Something that's been niggling at my brain as of late. What ever happened to pride in what you do? My grandfather was a civilian graphic artist for the Air Force, back in the day of draftsman tables and before computer programs. The drawings he did for them were of prospective buildings, made from the builders' blueprints. They always looked like photographs. Pop-Pop always told me; "If it's worth doing, be sure to put your name on it!" Needless to say; more than being an excellent artist,
he was first a die-hard perfectionist.
I guess that's where I get it from, but my affliction is compounded with a severe case of procrastinationizm(is that even a word?!) Couple all of that with a lack of confidence, and a "healthy" dose of OCD and boy! What a fine MESS you have. That doesn't prevent me from trying my best; what ever work or task I might attempt.
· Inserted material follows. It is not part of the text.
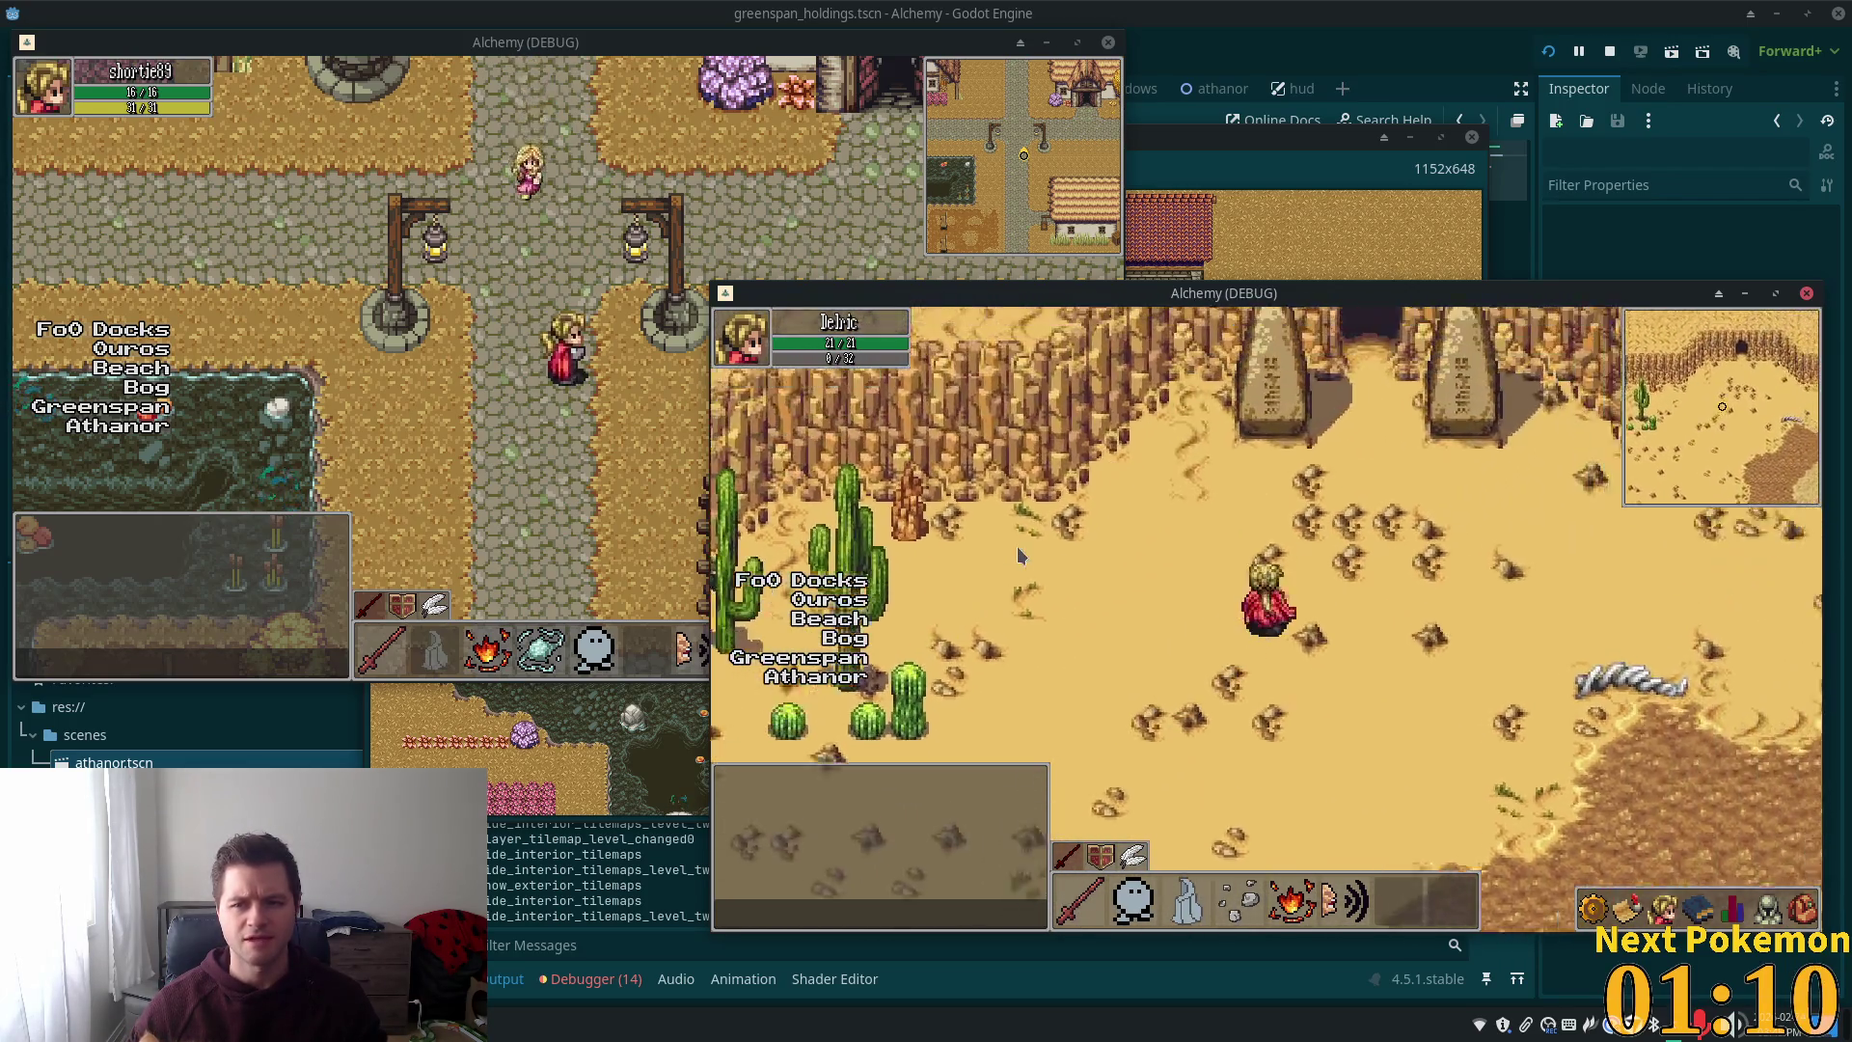
pyautogui.press('Down')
I'm really taken aback by the fact that a lot people I encounter in my day-to-day life just don't give a crap. Not about the job; the work; the person(s) they are waiting on or talking to; the car they are supposed to repair; the patient they are administering to; the class they are instructing; the guy behind/in front of them; the food they are resposible for preparing; and so forth. It just makes me pause, and really pisses me off!
What happened to doing things properly because it mattered that people felt they could count on you to do so? When did the bottom line become the only way to gauge whether or not you would even venture into any effort? Customer service used to mean something. It wasn't just a job description, it was a philosophy. Craftsman-ship was not an extinct ideal; it was an art.
I feel that if people quit half-arsing things, and started caring about their own legacy, the world would be a better place to be. How do you want to be remembered? I know I've got a long way to go, but I'm gonna try to do better from here on out.
I'm also going to be more empathetic and patient; but that's another post!